I’m an extreme people-pleaser in fact, I wish I could say I’ve conquered this part of me, but SHE (my people-pleaser) is still part of me.  She puts everyone before me; I mean EVERYONE – even those who have not been the kindest, in fact, she thrives on the belief – if I am just “nice,” supportive, and helpful – then the other person – surely – will be kind.  As a leader, being a people pleaser left me exhausted, overwhelmed, and often missing my deadlines as I would be ‘helpful’ by taking on someone else’s work.  

Over the last 10 years, I’ve done a lot of internal work on being a “pleaser,” and I am sharing five reasons why being a pleaser no longer worked for me.

  1. People never respond precisely how I want, when I want, and the way I want them to. Really, no matter how kind I am or out of the way I go – they NEVER respond exactly how I want.   
  2. Resentment – that rotten resentful feeling would show up when someone would not thank me, reciprocate, or give me credit for the work I did. 
  3. Exhaustion; I spent so much time trying to please others that I’m literally exhausted (both emotionally and physically).
  4. I became run down – yep, by the time I was done pleasing my family, friends, co-workers, and random strangers I met, I was exhausted and had no time left for my own self-care. 
  5. Judgment – I felt so much judgment that it was not ‘fair’; everyone else had their needs met, and I didn’t get mine met.
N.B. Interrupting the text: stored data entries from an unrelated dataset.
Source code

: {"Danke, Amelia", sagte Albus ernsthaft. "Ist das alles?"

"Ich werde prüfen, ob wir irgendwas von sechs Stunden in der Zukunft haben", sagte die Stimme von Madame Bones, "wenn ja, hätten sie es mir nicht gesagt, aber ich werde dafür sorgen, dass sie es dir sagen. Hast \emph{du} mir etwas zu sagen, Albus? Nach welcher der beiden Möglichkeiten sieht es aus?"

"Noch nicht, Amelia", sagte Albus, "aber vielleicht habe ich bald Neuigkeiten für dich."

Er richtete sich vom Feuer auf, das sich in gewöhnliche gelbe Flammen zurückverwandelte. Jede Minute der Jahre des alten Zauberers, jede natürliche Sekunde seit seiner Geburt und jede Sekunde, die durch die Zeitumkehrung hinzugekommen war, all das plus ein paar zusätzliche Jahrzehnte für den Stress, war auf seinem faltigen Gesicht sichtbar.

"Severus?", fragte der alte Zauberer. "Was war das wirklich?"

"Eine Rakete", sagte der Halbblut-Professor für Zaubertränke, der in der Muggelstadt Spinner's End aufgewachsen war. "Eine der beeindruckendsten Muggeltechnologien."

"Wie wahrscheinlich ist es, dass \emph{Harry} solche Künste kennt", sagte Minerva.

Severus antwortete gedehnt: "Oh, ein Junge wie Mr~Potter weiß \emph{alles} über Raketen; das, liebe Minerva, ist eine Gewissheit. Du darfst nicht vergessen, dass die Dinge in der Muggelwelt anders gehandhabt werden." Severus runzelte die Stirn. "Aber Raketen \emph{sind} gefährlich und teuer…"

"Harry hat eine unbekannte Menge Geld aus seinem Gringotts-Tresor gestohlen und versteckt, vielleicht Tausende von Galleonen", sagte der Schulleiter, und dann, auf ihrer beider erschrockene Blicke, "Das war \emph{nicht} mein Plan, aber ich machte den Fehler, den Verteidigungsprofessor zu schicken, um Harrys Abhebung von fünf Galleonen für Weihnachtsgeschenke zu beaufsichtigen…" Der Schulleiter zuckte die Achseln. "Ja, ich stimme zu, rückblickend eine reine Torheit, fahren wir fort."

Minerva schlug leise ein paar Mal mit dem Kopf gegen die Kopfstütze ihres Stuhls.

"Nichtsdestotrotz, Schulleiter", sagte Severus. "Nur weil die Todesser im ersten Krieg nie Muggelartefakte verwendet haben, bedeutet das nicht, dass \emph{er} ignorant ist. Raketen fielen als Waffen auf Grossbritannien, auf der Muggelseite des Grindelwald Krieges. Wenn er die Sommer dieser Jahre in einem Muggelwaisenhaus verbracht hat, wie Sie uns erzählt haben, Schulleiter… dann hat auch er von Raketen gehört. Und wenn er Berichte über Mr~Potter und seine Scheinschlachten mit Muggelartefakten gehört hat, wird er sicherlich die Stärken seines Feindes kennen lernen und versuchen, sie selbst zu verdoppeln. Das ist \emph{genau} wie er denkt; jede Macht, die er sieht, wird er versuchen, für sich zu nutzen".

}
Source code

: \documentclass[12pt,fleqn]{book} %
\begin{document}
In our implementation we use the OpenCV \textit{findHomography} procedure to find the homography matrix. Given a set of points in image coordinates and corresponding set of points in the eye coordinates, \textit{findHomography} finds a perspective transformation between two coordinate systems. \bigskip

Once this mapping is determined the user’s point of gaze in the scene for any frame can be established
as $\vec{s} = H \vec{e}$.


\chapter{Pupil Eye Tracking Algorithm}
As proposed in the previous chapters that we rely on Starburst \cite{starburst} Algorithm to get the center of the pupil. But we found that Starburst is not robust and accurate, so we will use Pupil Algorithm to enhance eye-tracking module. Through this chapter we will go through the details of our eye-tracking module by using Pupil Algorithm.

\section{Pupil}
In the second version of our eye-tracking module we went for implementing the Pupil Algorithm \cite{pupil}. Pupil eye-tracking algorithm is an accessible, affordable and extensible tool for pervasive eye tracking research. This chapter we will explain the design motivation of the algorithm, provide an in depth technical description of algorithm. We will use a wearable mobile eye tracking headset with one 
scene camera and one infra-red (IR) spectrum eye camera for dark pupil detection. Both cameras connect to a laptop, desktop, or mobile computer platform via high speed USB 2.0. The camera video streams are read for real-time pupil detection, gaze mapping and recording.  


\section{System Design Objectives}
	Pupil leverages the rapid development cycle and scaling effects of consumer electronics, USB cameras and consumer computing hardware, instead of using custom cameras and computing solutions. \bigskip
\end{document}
Does this track for anyone? I get it; we are taught from a young age to be kind, generous, and share.  Of course, I completely agree with this; however, we also need to balance this with justice, honesty, and radical truth (both with ourselves and others).  

If you are sabotaged by your people-pleaser, try this, go back to a time/situation where you absolutely were taken over by your pleaser, and retell the story. Nevertheless, this time, change the narrative by managing your pleaser.  What if you said ‘no’ instead of ‘yes’? What is the outcome? What would be sacrificed, and what would be gained?  

I use this exercise when my pleaser shows up – when I have a thought to ‘help’ or ‘please’ someone, I stop – take a moment, and imagine what would happen if I said no instead of yes.